In this episode, Naveen sits down with Colleen Hayes for a practical, no-fluff conversation on breaking into data, staying employable as tools change, and what AI really means for analytics and BI roles.
Colleen shares her unconventional path into data: starting in the early 2000s at a law firm—before “data analyst” was even a common job title—she became the “tech girl” in marketing and kept saying yes to projects others avoided. That mindset earned her a seat at the table on early web + database projects (web forms, backend databases, reporting), and over time, those “extra” assignments became a full career in analytics. Her core lesson: don’t wait for permission—say yes, learn on the job, and stick with it.

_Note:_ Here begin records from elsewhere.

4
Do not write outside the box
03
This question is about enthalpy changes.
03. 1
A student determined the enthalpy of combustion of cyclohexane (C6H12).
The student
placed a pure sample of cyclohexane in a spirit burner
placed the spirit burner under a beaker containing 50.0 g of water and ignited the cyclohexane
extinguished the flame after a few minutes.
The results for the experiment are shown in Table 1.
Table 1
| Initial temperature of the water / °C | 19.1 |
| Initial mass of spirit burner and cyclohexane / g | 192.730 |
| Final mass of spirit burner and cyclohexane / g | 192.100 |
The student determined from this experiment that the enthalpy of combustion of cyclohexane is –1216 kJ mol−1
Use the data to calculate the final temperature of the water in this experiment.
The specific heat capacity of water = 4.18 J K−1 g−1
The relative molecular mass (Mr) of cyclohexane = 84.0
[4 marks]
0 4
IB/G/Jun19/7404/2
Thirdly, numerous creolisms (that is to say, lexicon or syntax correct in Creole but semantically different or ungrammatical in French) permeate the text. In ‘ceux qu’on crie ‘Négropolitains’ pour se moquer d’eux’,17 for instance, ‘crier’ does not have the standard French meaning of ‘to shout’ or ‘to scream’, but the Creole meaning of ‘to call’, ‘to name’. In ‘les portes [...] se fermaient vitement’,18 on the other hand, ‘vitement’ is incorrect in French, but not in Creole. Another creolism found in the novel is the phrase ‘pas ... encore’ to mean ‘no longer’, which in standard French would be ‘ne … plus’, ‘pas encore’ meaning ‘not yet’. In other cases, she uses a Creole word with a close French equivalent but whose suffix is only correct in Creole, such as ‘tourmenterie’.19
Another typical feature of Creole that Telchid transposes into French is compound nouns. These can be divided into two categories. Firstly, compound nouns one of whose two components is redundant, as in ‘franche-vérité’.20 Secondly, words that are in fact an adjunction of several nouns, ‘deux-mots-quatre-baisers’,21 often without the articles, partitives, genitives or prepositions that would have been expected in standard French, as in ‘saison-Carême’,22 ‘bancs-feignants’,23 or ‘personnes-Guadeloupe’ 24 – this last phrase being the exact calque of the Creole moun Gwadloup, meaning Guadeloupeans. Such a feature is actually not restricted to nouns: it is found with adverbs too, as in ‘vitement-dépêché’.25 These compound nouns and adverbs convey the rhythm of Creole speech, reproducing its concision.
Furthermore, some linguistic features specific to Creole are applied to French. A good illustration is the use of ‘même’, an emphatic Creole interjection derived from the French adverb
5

The conversation also dives into what Colleen sees as the most common mistake in analytics today: people sprinting toward Python/AI before building fundamentals like SQL. She emphasizes that sophisticated modeling only works when the underlying data is prepared—and that “old school” data work (cleaning, structuring, ETL, governance) still powers everything downstream.
On hiring and career growth, Colleen makes a clear distinction:
- Your resume is primarily for recruiters to check boxes.
- Your portfolio is for technical hiring managers to validate your skills (Tableau Public, GitHub, visual/interactive resumes).
For career durability over the next five years, her message is simple: tools will change—mindset and fundamentals matter most. Learn transferable concepts, expect platforms to evolve, and lean into the reality that “the only constant is change.” She also shares an optimistic take on AI in BI: dashboards won’t disappear overnight, because teams still need people to prep data, configure tools, and validate outputs (hallucinations and trust are still real constraints). AI may handle the “basic 80%,” but analysts will increasingly focus on the more sophisticated 20%.
They also touch on Colleen’s work in the community, including her data governance meetup (with upcoming sessions on storytelling, process automation, and AI) and her podcast, Team City Calculations, with upcoming episodes on data privacy and data manipulation.
Key takeaway: If you want a career in data, start building—learn the fundamentals (especially SQL), create a portfolio, meet people in the field, and keep saying yes to the projects that stretch you.